Vivian inicia fazendo um histórico das transformações do conceito de tragédia na arte dramática: das trajetórias dos personagens míticos da antiguidade, passando pelas tragédias medievais e elizabetanas (momento de transição do herói coletivo para o herói indivíduo) até chegar a tragédia na Modernidade. Temos, então, um novo modelo estético ficalizado na angústia, sofrimentos e dilemas individuais. A Justiça é algo abstrata, restando ao homem isolado no mundo apegar-se à “religiosidade” para fazer frente à experiência da morte e da perda.
Vivian vai localizar este componente no documentário de Eduardo Coutinho Jogo de Cena, onde 23 mulheres relatam seus acontecimentos trágicos, “pequenas tragédias pessoais de mulheres comuns, que tentaram resgatar suas próprias histórias por meio da experiência audiovisual.”
O interessante é a aproximação que autora faz entre o foco trágico de Coutinho com elementos narrativos auto-reflexivos: atrizes que interpretam as protagonistas reais e que, mais tarde, falam para a câmera a dificuldade que tiveram para interpretar o papel, narrativa que incorpora elementos cênicos típicos do teatro etc.
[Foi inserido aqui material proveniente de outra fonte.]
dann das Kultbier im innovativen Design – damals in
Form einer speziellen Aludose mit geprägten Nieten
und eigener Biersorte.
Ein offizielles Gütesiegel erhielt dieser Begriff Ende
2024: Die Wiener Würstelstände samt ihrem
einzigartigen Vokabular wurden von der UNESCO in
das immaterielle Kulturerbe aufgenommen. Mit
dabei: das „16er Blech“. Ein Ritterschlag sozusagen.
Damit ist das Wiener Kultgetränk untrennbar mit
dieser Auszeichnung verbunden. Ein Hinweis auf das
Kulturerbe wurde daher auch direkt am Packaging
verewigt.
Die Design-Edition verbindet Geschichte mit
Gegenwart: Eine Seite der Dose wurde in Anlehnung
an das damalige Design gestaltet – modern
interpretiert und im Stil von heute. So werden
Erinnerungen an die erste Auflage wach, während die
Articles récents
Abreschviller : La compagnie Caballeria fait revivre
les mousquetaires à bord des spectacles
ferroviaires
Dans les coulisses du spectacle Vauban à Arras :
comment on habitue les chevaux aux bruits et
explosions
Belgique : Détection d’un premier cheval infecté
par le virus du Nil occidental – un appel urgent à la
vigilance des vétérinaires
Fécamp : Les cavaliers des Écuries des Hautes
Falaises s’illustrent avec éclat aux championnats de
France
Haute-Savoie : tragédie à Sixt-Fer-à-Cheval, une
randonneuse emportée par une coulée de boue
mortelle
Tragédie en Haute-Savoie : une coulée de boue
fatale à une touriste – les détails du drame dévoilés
O jogo de representação de Coutinho (atrizes, cenários, visão frontal do espectador e personagens reais) cria situações ambíguas: ao entrar uma pessoa em cena, o espectador não sabe se é uma entrevistada ou atriz. O objetivo é produzir distanciamento, reflexão sobre as histórias contadas.
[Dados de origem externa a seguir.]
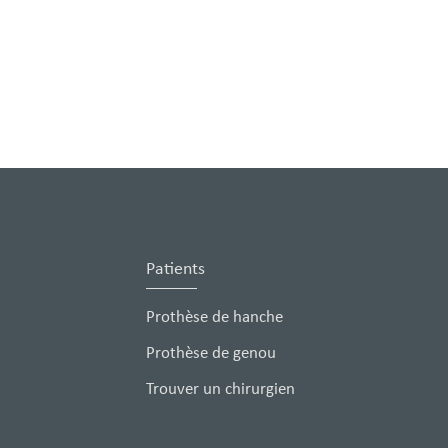
Patients
Prothèse de hanche
Prothèse de genou
Trouver un chirurgien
O resultado da pesquisa de Vivian foi a produção de um pequeno documentário dirigido pela autora, Aquarius, onde em aproximadamente 10 minutos vemos o depoimento de duas atrizes sobre experiências de perda e morte (também experimentados na vida pessoal da autora). Temos aqui o apego à “religiosidade”: sonhos que o papel volta para se despedir, a gravidez de uma das atrizes contrapondo-se com a morte (morte/renascimento) etc.
Cena de "Aquarius"
Que experiência “religiosa” é essa? Com certeza não uma religiosidade cristã tradicional, mas uma experiência muito mais mística do que propriamente religiosa. Faz parte da tragédia na Modernidade: isolado em um mundo aparentemente sem sentido, dominado por uma percepção de Justiça fria, distante e abstrata, o indivíduo apega-se a fragmentos de religiosidade como verdadeiras bóias para enfrentar a corrente. O resultado é uma percepção muito mais mística do que religiosa. Estamos nos aproximando de um espírito gnóstico de percepção do sagrado. É o componente central da Tragédia na Modernidade.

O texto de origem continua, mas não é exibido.